Cuando el Corazón Recuerda

CAPÍTULO 20: Temo Olvidar

El reloj del pasillo marcaba un compás cansado. Afuera, el día se apagaba con lentitud, y la casa parecía contener la respiración. Rebeca, de pie junto a la ventana, seguía con la vista el movimiento de su hijo en la calle. Respiró hondo, casi con resignación. Lo vio alejarse.

—A veces no quiere salir del cuarto, y otras, sin más, se va. Adrián está cada vez más difícil de tratar.

Anselmo, acomodando la almohada, la miró de reojo. —Quítate de la ventana, mujer. Adrián es mayor de edad, por Dios. Deja de meterte en su vida.

Ella hizo una mueca, caminó de un lado a otro, murmurando. Anselmo alzó las cejas; sabía que algo sucedía. Algo serio. De otro modo, Rebeca no estaría tan angustiada.

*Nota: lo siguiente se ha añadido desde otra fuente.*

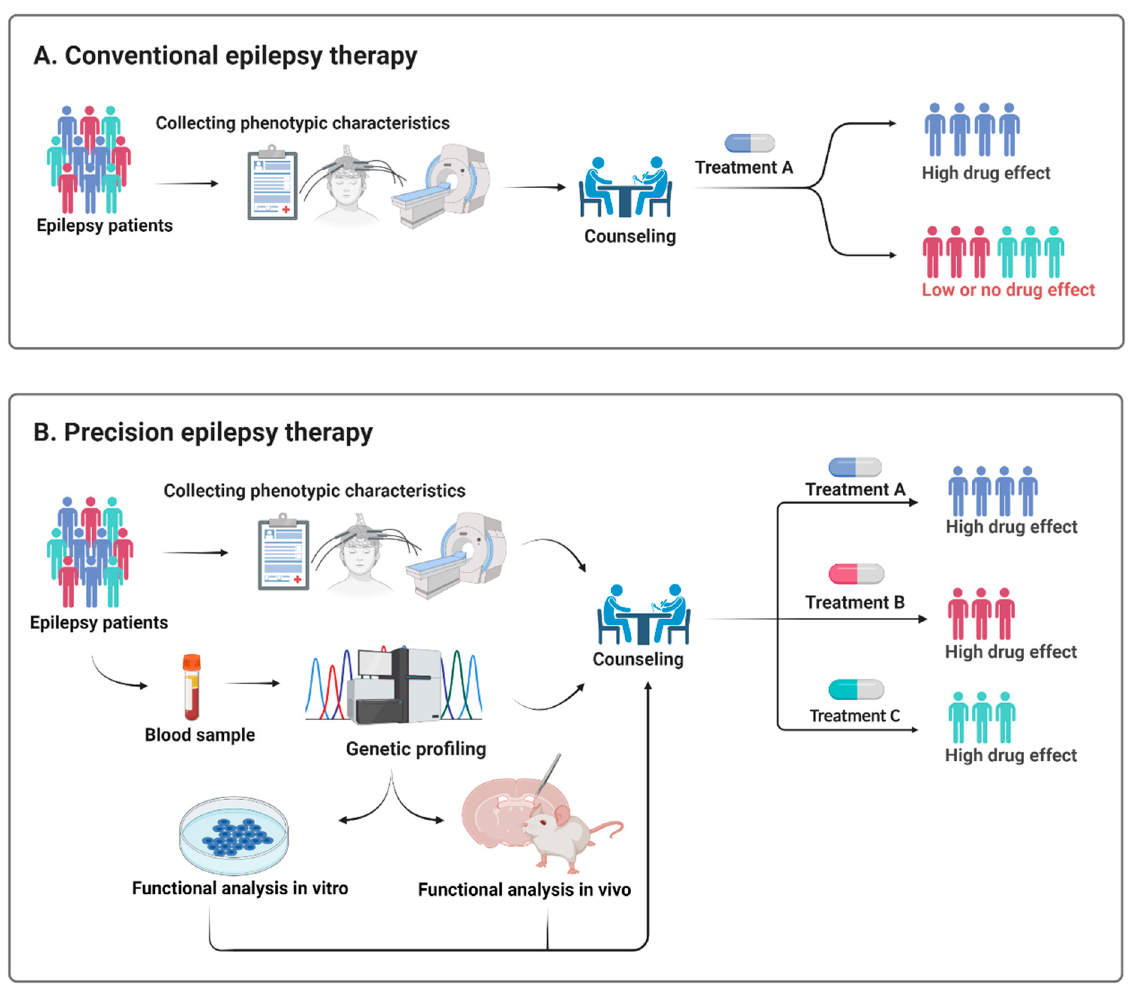
Figure 2. Schematic illustration of how a precision therapy could be applied in epilepsy. Treatment of epilepsy remains largely empirical and rather than the present trial and error approach ( A ), genetic testing and preclinical in vitro and in vivo models may enable healthcare providers to select a more targeted treatment approach ( B ).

—Hace días que andas extraña. ¿En qué malos pasos andas? —dijo, medio en broma, medio en serio.

Rebeca lo miró y se sentó al borde de la cama. —Habla de una vez —insistió él.

Bajó la voz, como temiendo que las paredes escucharan. —Ella… la vi. Nunca pensé volver a verla. Justo aquí.

Anselmo frunció el ceño. —¿A quién viste?

Rebeca lo miró. Sus ojos destellaban odio.

Anselmo lo supo entonces. —Isabela.

—Te he dicho que no digas su nombre —dijo Rebeca, poniéndose de pie.

Anselmo respiró hondo, en silencio. No dijo nada.

—Ni se te ocurra —añadió ella—. Adrián no debe saber.

Anselmo sacó una cajetilla de cigarrillos; lo hacía cada vez que estaba molesto. —¿Cuándo la viste? ¿Te vio?

—No. No me vio. Estaba cerca de la empresa, vendiendo en un carrito de comida. Qué asco. Pero lo resolví. No volverá a vender su comida barata.

Anselmo se sentó en la cama. No sabía qué pensar.

Rebeca se acercó a él. —Supe que se había ido a otro pueblo. Pero… ¿y si decide regresar? ¿Y si Adrián la ve?

Anselmo se puso de pie. —Entonces dejemos que el destino haga lo suyo.

—No lo permitiré.

—Tanto odio por esa muchacha no es normal —dijo él. Tomó su almohada y salió de la habitación.

La noche estaba tibia, presagio de la próxima primavera. La luna llena derramaba su luz sobre las calles, sobre las cabezas de los enamorados.

Isabela caminaba por la plaza, ajena a todo. Solo la tibieza del aire parecía llenar su corazón. A veces se detenía, miraba un punto lejano, sonreía con cierta melancolía… y seguía caminando.

Cuando regresó a la casa que compartía con Florencia y Mateo, la cena ya estaba servida. Florencia sonreía. Después los tres hablaron y rieron. Entre risas, un silencio; entre silencios, una lágrima que se dejaba caer. Luego, otra vez, la risa… por algún comentario bobo de Mateo.

Esa misma noche, en un bar, Adrián revolvía la copa, mirando las pequeñas ondas del vino al mecerse, olas de un mar diminuto. A veces respiraba hondo; a veces sonreía. Y esa sonrisa se quedaba, como si temiera marcharse.

Ricardo lo observaba. —¿Y esa sonrisa boba? —preguntó.

Adrián levantó la vista. —Por una mujer —respondió.

Ricardo arqueó una ceja. —¿Alguien que recordaste?

Adrián negó despacio. —No sé quién es. No sé su nombre. La vi esta noche… caminaba absorta del mundo. Había tanto en su mirada.

Ricardo sonrió. —¿Y por qué no le hablaste?

Adrián suspiró. —¿Para qué?

Ricardo se encogió de hombros. —Para conocerla.

Adrián bebió el último sorbo de vino. —Temo —dijo en voz baja.

—¿Qué temes?

Tomó su chaqueta, lo miró. —Temo olvidar.